Souvent, des référendums d'entreprise ont été organisés pour s'assurer de l'approbation des salariés.
SONDAGE
Selon un sondage IPSOS effectué les 23 et 24 avril 1999 :
â 85 % des salariés passés aux 35 heures déclarent être satisfaits.
â 86 % y voient un bénéfice pour la vie personnelle et familiale.
â 74 % pour l'épanouissement personnel.
â 68 % pour l'organisation des horaires.
â 81 % déclarent que l'accord signé correspond à ce qu'ils souhaitaient.
L'impact sur l'emploi
Les formes de réduction du temps de travail sont très variées. Elles reflètent à la fois les aspirations des salariés et les contraintes des entreprises : journées plus courtes, réduction hebdomadaire par journée ou demi-journée, alternance de semaines courtes et longues, jours de repos supplémentaires sur l'année, ponts ou jours fériés additionnels... L'année est souvent retenue comme cadre de référence, indiquent les analyses d'accords.
Le niveau de salaire a été maintenu pour 85 % des salariés et pour 100 % des salariés au Smic.
Neuf nouveaux embauchés sur dix ont, par ailleurs, été traités aux mêmes conditions salariales que les anciens employés, montrent les accords.
Quant aux cadres, ils sont concernés par la majorité d'entre eux, parfois avec des modalités spécifiques (congés supplémentaires ou compte épargne-temps).
Réduction de la précarité
Depuis le 13 juin 1998, 57 000 emplois ont été créés ou préservés. La proportion est de trois emplois créés pour un sauvegardé.
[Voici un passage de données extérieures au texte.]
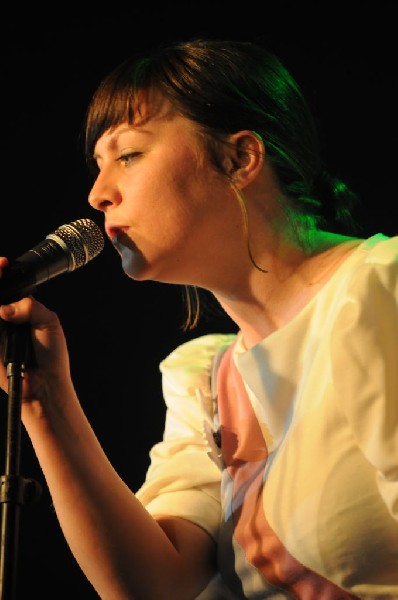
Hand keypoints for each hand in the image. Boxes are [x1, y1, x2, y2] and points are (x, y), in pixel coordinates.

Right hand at [0, 256, 70, 404]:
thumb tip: (4, 309)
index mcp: (19, 310)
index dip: (0, 273)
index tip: (3, 264)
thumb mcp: (49, 322)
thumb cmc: (51, 355)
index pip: (5, 287)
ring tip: (3, 310)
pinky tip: (1, 316)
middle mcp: (3, 319)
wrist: (46, 384)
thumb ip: (30, 307)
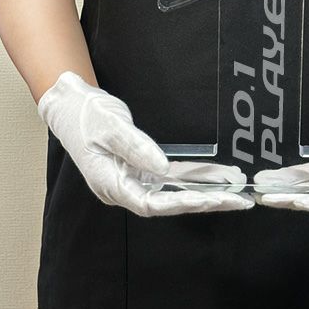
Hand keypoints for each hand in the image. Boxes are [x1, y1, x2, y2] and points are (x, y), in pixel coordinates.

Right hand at [37, 70, 254, 215]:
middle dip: (204, 202)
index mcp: (111, 184)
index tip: (210, 200)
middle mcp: (124, 187)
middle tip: (237, 201)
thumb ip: (137, 149)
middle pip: (168, 202)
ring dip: (204, 190)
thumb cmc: (86, 116)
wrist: (71, 105)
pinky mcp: (140, 167)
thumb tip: (164, 168)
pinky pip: (171, 174)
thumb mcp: (112, 127)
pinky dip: (193, 174)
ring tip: (236, 190)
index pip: (151, 203)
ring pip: (173, 189)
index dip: (182, 203)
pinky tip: (216, 174)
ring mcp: (133, 178)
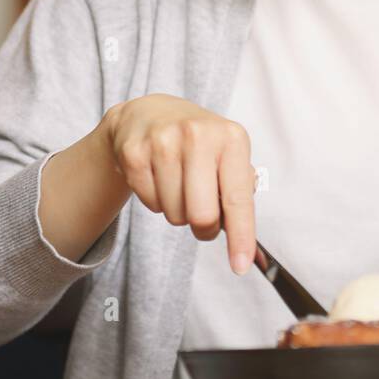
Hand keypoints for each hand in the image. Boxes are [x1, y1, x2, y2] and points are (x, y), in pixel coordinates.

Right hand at [102, 95, 257, 273]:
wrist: (150, 113)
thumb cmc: (197, 143)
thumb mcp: (228, 154)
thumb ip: (241, 191)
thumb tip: (244, 237)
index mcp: (231, 138)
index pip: (238, 198)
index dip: (241, 236)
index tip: (240, 265)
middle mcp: (198, 135)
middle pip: (202, 215)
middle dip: (204, 228)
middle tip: (203, 216)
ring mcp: (163, 141)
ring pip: (174, 214)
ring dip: (178, 212)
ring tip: (178, 184)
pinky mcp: (134, 152)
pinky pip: (150, 204)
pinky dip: (156, 201)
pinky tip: (158, 177)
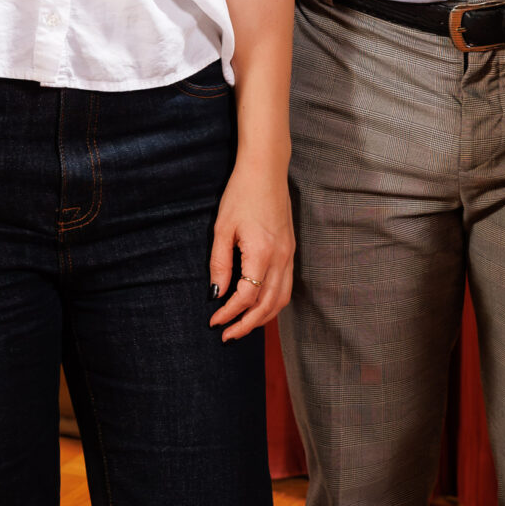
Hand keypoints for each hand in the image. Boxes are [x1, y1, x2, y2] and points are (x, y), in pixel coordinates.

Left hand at [208, 153, 293, 340]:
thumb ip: (220, 263)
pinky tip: (259, 305)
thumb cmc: (241, 194)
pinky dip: (273, 303)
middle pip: (267, 305)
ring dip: (262, 318)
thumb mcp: (222, 228)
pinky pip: (286, 286)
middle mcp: (280, 258)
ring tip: (242, 326)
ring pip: (281, 299)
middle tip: (227, 336)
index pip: (246, 296)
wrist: (266, 170)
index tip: (213, 321)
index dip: (228, 313)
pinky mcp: (290, 250)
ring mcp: (289, 255)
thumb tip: (216, 292)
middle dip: (246, 325)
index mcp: (261, 253)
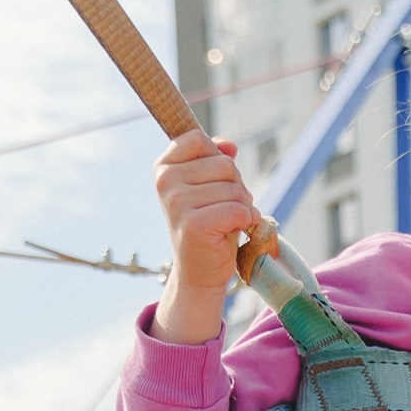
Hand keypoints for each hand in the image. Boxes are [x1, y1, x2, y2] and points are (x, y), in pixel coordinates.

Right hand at [152, 127, 263, 342]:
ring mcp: (177, 204)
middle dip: (236, 186)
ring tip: (228, 222)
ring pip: (235, 189)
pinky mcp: (194, 225)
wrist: (200, 270)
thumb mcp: (211, 185)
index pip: (199, 139)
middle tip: (225, 208)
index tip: (214, 182)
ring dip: (243, 206)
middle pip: (225, 164)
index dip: (219, 158)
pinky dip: (246, 220)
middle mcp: (165, 182)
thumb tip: (229, 145)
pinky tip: (236, 230)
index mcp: (163, 167)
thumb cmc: (208, 223)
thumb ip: (216, 159)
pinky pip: (237, 210)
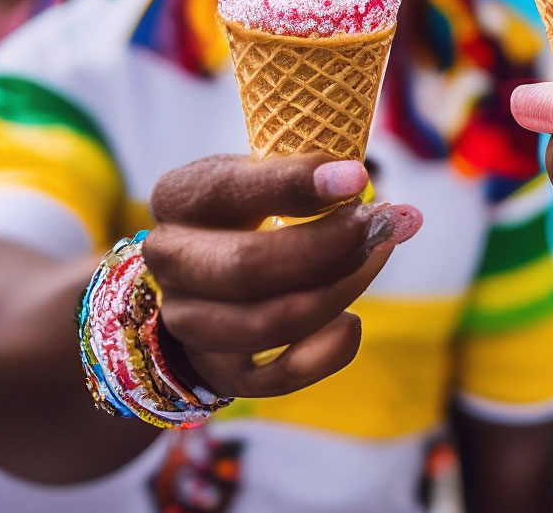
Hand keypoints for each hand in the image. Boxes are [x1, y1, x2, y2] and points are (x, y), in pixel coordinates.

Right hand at [143, 154, 420, 398]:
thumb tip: (381, 200)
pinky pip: (279, 376)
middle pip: (248, 266)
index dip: (297, 184)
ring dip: (339, 290)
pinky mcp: (219, 371)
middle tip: (380, 226)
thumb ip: (311, 181)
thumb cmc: (248, 210)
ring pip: (270, 322)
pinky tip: (352, 321)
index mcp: (180, 198)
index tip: (357, 177)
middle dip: (328, 247)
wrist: (203, 276)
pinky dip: (327, 351)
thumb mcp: (264, 175)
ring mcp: (189, 323)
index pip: (233, 190)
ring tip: (375, 258)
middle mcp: (171, 262)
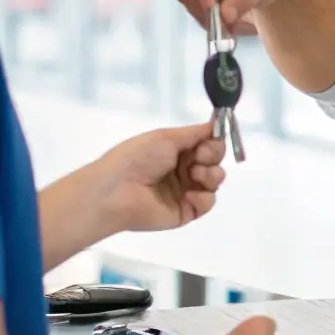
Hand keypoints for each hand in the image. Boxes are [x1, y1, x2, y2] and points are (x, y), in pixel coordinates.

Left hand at [89, 123, 225, 235]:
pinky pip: (207, 204)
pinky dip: (204, 198)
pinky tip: (190, 195)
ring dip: (211, 175)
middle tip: (199, 158)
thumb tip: (216, 122)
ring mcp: (186, 192)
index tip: (206, 144)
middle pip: (215, 163)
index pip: (209, 146)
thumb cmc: (139, 157)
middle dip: (213, 158)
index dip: (213, 144)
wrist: (118, 190)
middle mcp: (184, 171)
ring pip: (214, 182)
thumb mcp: (167, 137)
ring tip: (195, 175)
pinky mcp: (186, 212)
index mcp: (178, 152)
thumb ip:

Les accords bénéficiant de l'aide incitative, avec une réduction moyenne du temps de travail de 4 heures, ont créé ou préservé plus de 8 % d'emplois (la loi prévoyait 6 %). Les trois quarts des embauches sont en contrat à durée indéterminée (CDI).
Les autres accords (surtout les grandes entreprises privées et publiques dont les horaires étaient déjà inférieurs à 39 heures) ont réduit la durée de travail de 2h30 environ et créé ou préservé 3,4 % d'emplois.
Au total, l'effet moyen sur l'emploi est de l'ordre de 5 %. Depuis l'annonce de la loi, le 10 octobre 1997, 70 000 emplois ont été créés ou sauvés.
La RTT a aussi un impact qualitatif sur l'emploi : elle contribue à une réduction sensible de la précarité en transformant de nombreux contrats à durée déterminée (CDD) ou d'intérim en CDI.
Quant au financement des nouvelles embauches ou des emplois préservés, il est assuré par : les économies en capital du fait d'une meilleure utilisation des équipements et d'une réduction des stocks ; faisant suite au maintien du salaire, la modération ou le gel des augmentations étalées en général sur deux années ; les allégements de cotisations sociales patronales contenues dans la première loi.